Work instructions: The answer should be every line below, repeated exactly, with the images left out.

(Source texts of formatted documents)
________________________________________

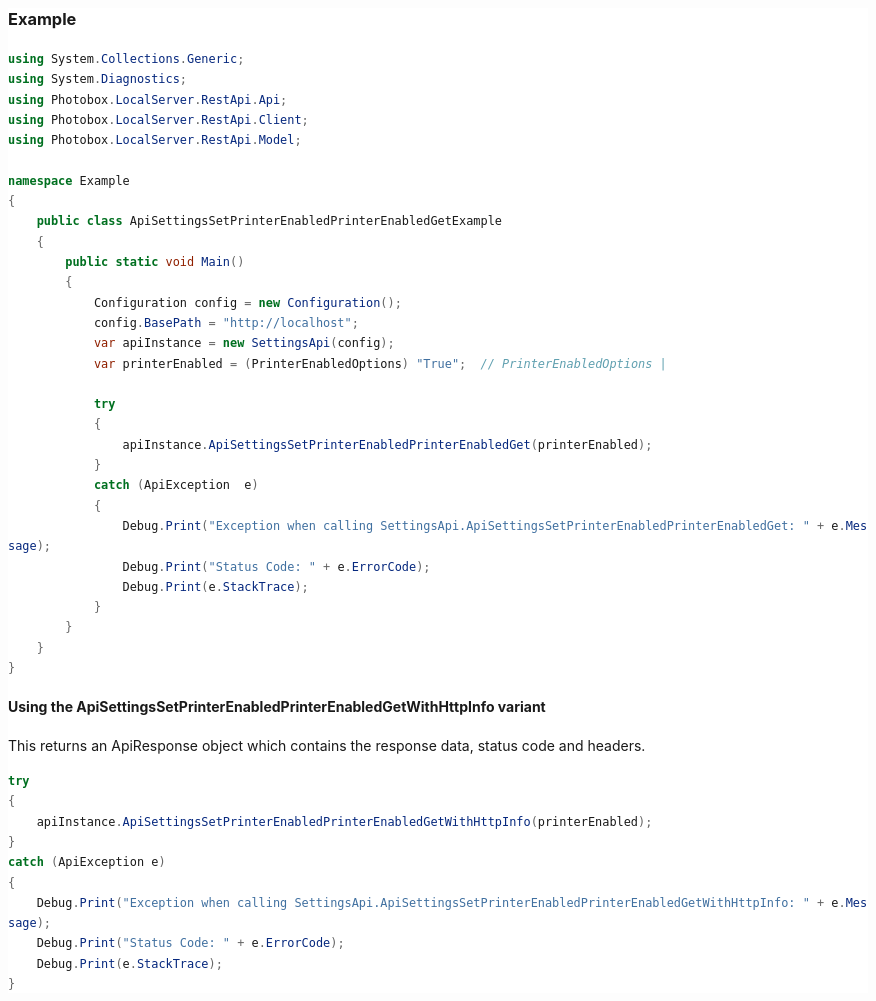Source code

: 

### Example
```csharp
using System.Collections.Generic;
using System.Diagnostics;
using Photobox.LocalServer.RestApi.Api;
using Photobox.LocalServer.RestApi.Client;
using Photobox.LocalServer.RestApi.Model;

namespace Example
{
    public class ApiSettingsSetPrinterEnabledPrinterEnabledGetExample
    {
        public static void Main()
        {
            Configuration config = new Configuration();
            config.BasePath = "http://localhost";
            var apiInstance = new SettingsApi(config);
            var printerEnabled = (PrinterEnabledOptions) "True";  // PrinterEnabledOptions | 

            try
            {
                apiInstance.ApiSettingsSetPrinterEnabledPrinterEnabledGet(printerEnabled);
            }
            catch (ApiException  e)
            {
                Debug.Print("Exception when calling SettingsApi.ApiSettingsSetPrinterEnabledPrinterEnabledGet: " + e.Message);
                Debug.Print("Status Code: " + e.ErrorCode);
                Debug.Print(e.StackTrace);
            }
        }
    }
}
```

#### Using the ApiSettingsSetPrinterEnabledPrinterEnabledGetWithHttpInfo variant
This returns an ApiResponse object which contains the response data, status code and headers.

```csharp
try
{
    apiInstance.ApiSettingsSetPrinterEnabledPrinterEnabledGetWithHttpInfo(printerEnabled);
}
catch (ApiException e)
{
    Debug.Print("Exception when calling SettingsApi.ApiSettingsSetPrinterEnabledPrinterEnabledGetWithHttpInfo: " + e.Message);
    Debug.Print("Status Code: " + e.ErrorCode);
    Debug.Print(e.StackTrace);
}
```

________________________________________

Solved exercise:
Source code

: 

### Example
```csharp
using System.Collections.Generic;
using System.Diagnostics;
using Photobox.LocalServer.RestApi.Api;
using Photobox.LocalServer.RestApi.Client;
using Photobox.LocalServer.RestApi.Model;

namespace Example
{
    public class ApiSettingsSetPrinterEnabledPrinterEnabledGetExample
    {
        public static void Main()
        {
            Configuration config = new Configuration();
            config.BasePath = "http://localhost";
            var apiInstance = new SettingsApi(config);
            var printerEnabled = (PrinterEnabledOptions) "True";  // PrinterEnabledOptions | 

            try
            {
                apiInstance.ApiSettingsSetPrinterEnabledPrinterEnabledGet(printerEnabled);
            }
            catch (ApiException  e)
            {
                Debug.Print("Exception when calling SettingsApi.ApiSettingsSetPrinterEnabledPrinterEnabledGet: " + e.Message);
                Debug.Print("Status Code: " + e.ErrorCode);
                Debug.Print(e.StackTrace);
            }
        }
    }
}
```

#### Using the ApiSettingsSetPrinterEnabledPrinterEnabledGetWithHttpInfo variant
This returns an ApiResponse object which contains the response data, status code and headers.

```csharp
try
{
    apiInstance.ApiSettingsSetPrinterEnabledPrinterEnabledGetWithHttpInfo(printerEnabled);
}
catch (ApiException e)
{
    Debug.Print("Exception when calling SettingsApi.ApiSettingsSetPrinterEnabledPrinterEnabledGetWithHttpInfo: " + e.Message);
    Debug.Print("Status Code: " + e.ErrorCode);
    Debug.Print(e.StackTrace);
}
```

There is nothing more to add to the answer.